La juderia de Vitoria-Gasteiz

     Toti Martínez de Lezea, ya lo escribió en su libro “La calle de la Judería”, pero ante la triste situación que estamos viviendo, de masacre, genocidio, miles de niños muertos, etc., quiero dar a conocer y recordar cómo fue la judería de Vitoria-Gasteiz.

          Los judíos desarrollaron prósperas comunidades en la mayor parte de la Península Ibérica, por el contrario, pasaron desapercibidos en el País Vasco, si exceptuamos las juderías de Valmaseda y la de Vitoria-Gasteiz.

          Al sobrevenir la invasión sarracena (grupos de pueblos nómadas que se convirtieron en musulmanes), los judíos se desperdigaron, alcanzando muchos de ellos las tierras de Vitoria – Gasteiz, cuya Aljama (barrio donde vivía la comunidad judía) tuvo una gran importancia y repercusión.

          Los judíos vinieron diseminados, sin que nadie prácticamente les prestara mucha atención, estableciéndose como una entidad aparte, con sus peculiares costumbres. Vivian proscritos, recluidos en una calle que llevaba el nombre de Judería (año 1.256) y tras su expulsión por los Reyes Católicos (año 1.492) se llamaría Nueva, posteriormente pasó a llamarse Nueva Dentro, por estar dentro de la muralla de Vitoria – Gasteiz. Calle aislada del resto de Vitoria – Gasteiz por tapias y la gran muralla, sin otra comunicación con el exterior que una sola puerta en la mencionada muralla. Se calcula que eran unas 2.000 personas entre hombres, mujeres y niños, una cifra considerable si tenemos en cuenta que la población de Vitoria – Gasteiz era de apenas 10.000 habitantes, aun, así y todo, la mayor población del País Vasco. Los judíos, no solo estaban recluido en la calle Judería, sino que tenían la obligatoriedad de usar trajes diferentes a los demás vecinos de Vitoria – Gasteiz y llevar señales diferenciadoras.
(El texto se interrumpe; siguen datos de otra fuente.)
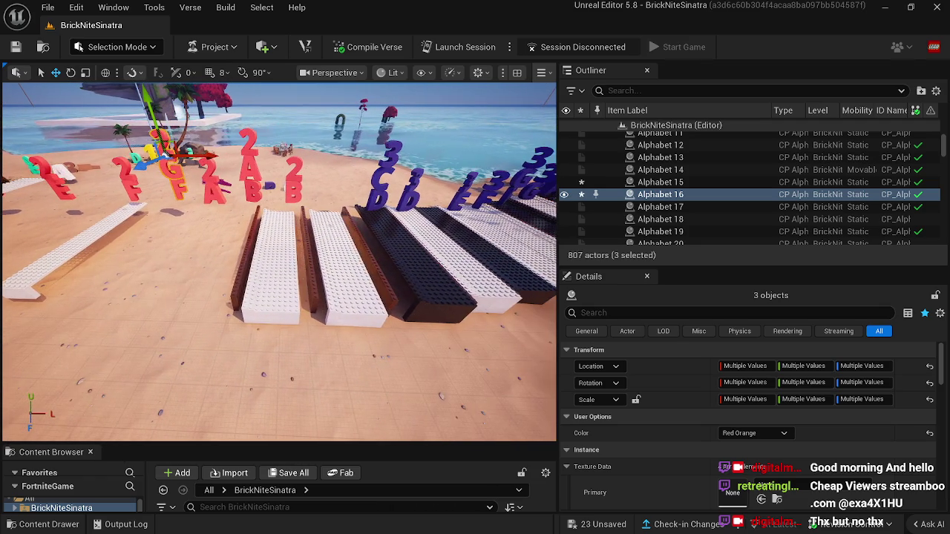
left_click(410, 265)
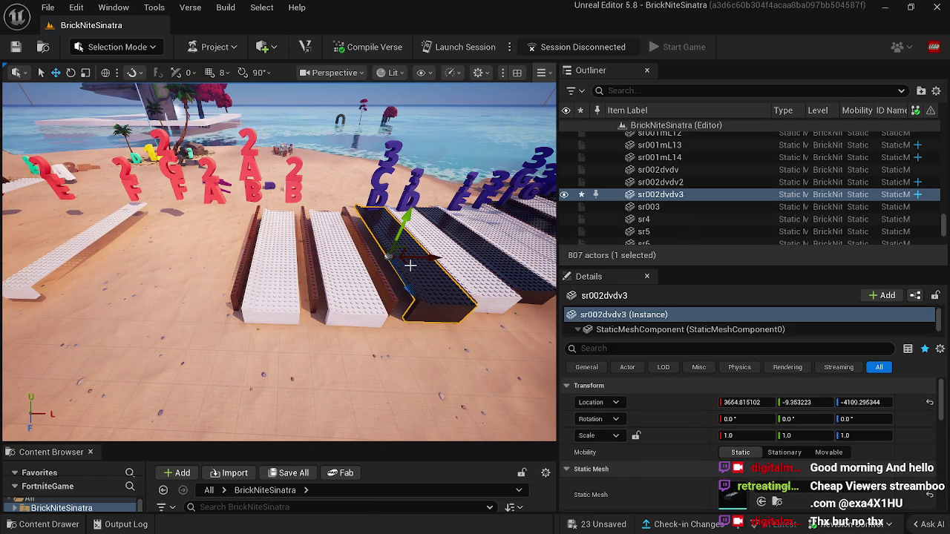
Alt-drag a copy of the black key plank further left.
left_click_drag(427, 258, 262, 266)
mouse_move(301, 310)
left_mouse_down()
mouse_move(384, 253)
mouse_move(363, 257)
mouse_move(349, 282)
mouse_move(364, 301)
left_mouse_up()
          Los judíos vitorianos, como otros muchos judíos, se dedicaban al mundo de las finanzas, prestamistas, recaudadores fiscales y arrendadores de rentas. También destacaron en el mundo de la medicina, hasta tal punto que, tras su expulsión, el concejo de Vitoria – Gasteiz, suplicó que se quedase como médico de la ciudad a uno de ellos, el licenciado Antonio de Tornay “conociendo la necesidad en que la dicha ciudad e su tierra e comarcas estaba de físico por la yda e ausencia de los judíos”. Pero como en otros pueblos, o en otras villas, se dedicaban también a trabajos más diversos, con una auténtica especialización en el trabajo de huertas, tierras de labranza, en tiendas de lo más variado, o en casas de comidas. Con una cocina, de la que eran muy aficionados, cocina muy variada, sustanciosa y sencilla.  pero, con algunas salvedades muy importantes, la ausencia de todo tipo de sangre y la del cerdo, por el contrario, resaltar que su bebida por excelencia, era y es el vino. Destacando de una manera muy especial la dulcería que elaboraban en las Aljamas y yo destacaría sobremanera, un postre entre los postres, “las rebanadas de parida”, más conocidas como “torrijas”.

        La expulsión de los judíos, no fue motivo ni pretexto para que muchos de ellos, aparentemente conversos, continuasen de forma clandestina en hogares de más de una familia alavesa.

         Curiosamente, la ciudad de Vitoria – Gasteiz, cuenta con el barrio de Judizmendi o Judizmendi que en euskera quiere decir, monte de los judíos, y en el que se encuentra, un amplio y precioso parque plantado de olivos, ideal para, pasear, jugar, relajarse y meditar, que dicho parque fue el antiguo cementerio judío. La comunidad judía que habitaba en Vitoria antes de su expulsión en el año 1492, tenía en esta loma situada al este de la ciudad, su cementerio. Cuando los Reyes Católicos, decretaron su expulsión, los judíos vitorianos acordaron con las autoridades locales la cesión de su cementerio a la villa a cambio de que nunca se edificara ni se labrara en ese terreno sagrado.